* _EXERCISES_
1. Answer these questions using the Lenten reflection:
(a) On what date was the reflection posted?
(b) According to the author of the book of James, what is our responsibility toward someone who is hungry or cold?
(c) What did Jesus tell his disciples when they asked him to feed the 5,000 people?
2. In the Lenten reflection, reproduce everything from "Bruce's Blog" down to "we DO SOMETHING." word for word.

* Begin TEXT TO READ *

UCOM

Bruce's Blog

Tags
Archives

Lenten Reflection: Serving in the Beloved Community

March 3rd, 2016

Much of Lent is spent with righteous people reflecting on their shortcomings, their failures. The watchword is “Don’t just do something; stand there.” We can only sit around reflecting for so long. As worthy an exercise as it is to be introspective and to gain perspective on our situation and that of others, in the final analysis, no one feels the love until we DO SOMETHING.

The Jewish Christian author of the little book of James writes that we should not just pray for someone who is hungry or cold. Our responsibility, he claims, is to feed them and clothe them.

At United Church Outreach Ministry (UCOM) we act on the premise that real prayer is action, that God is a verb. Our analysis of problems would become a quagmire if we only reflected, analyzed and prayed. Instead we mean to follow Jesus’ command to his disciples as recorded in the gospels. When they prayed him to feed the 5,000 people who had come to hear him preach, Jesus said, “You give them something to eat.”

Reflecting on service during this period of Lenten meditation is a super exercise for us. Still the hungry stay hungry, war rages, mass incarceration continues in the United States. Our neighbors, locally and globally, don’t profit from our spiritual exercises until they translate into service. Cutting out chocolate or cigarettes for 40 days won’t affect our communities.

* End TEXT TO READ *
* Begin RECORDS SUPPLIED *

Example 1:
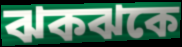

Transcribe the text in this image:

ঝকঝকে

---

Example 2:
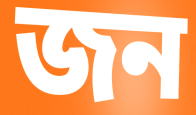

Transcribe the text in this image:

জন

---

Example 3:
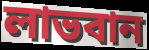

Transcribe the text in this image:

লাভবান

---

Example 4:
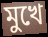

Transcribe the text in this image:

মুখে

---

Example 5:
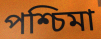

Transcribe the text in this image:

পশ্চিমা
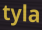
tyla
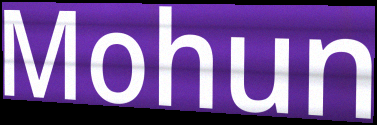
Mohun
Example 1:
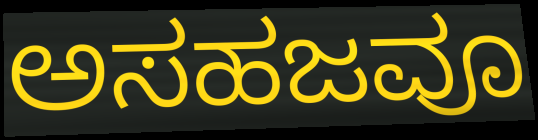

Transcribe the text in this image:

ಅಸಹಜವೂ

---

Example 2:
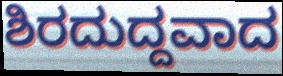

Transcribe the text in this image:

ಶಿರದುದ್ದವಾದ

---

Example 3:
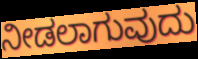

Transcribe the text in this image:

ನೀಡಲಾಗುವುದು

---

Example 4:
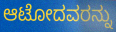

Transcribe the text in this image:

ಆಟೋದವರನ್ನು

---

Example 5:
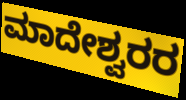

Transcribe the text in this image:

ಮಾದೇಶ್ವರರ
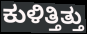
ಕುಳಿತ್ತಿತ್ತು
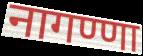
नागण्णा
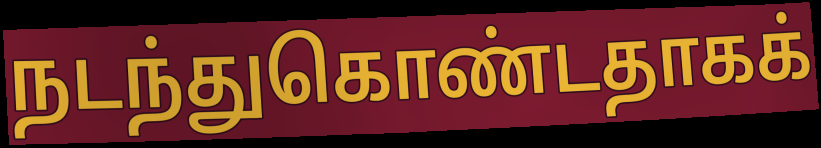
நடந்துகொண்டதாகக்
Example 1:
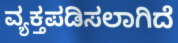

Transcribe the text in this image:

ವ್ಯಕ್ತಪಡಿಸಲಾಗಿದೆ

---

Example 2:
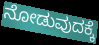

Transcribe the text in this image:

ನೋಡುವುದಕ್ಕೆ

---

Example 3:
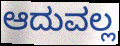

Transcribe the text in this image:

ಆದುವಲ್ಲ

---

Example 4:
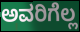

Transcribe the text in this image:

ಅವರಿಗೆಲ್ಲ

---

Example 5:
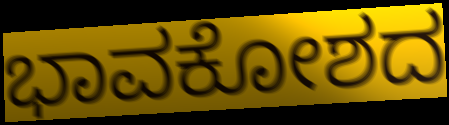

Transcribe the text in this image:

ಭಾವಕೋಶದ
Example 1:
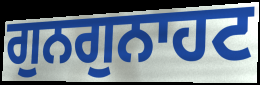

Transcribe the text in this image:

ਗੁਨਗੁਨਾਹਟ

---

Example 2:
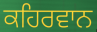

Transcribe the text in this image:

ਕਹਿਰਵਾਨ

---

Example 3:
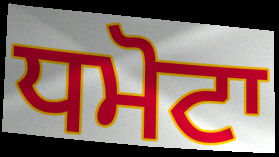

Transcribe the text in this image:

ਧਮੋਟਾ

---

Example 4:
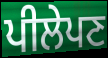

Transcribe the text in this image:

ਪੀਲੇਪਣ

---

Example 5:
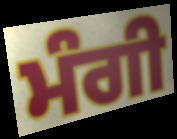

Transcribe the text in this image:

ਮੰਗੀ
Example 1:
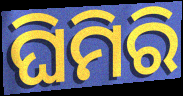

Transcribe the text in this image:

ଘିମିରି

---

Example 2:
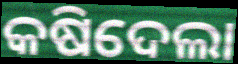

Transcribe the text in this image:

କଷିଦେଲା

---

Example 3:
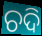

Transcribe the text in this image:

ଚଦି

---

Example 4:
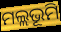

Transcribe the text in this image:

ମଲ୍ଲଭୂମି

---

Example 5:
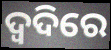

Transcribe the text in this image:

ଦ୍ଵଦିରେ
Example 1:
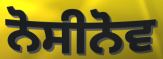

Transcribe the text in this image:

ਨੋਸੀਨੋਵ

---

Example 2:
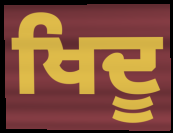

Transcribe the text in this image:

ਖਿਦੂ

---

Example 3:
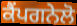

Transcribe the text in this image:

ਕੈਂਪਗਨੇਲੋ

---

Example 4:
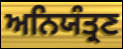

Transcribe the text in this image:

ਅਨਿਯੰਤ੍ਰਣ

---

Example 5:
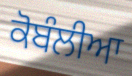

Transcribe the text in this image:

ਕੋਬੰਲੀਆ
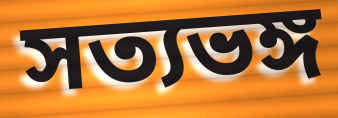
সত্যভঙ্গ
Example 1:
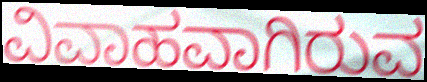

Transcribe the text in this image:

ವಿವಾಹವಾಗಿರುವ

* End RECORDS SUPPLIED *

* _EXERCISE RESULTS_
1.
(a) March 3rd, 2016.
(b) To feed them and clothe them.
(c) "You give them something to eat."

2.
Bruce's Blog

Tags
Archives

Lenten Reflection: Serving in the Beloved Community

March 3rd, 2016

Much of Lent is spent with righteous people reflecting on their shortcomings, their failures. The watchword is “Don’t just do something; stand there.” We can only sit around reflecting for so long. As worthy an exercise as it is to be introspective and to gain perspective on our situation and that of others, in the final analysis, no one feels the love until we DO SOMETHING.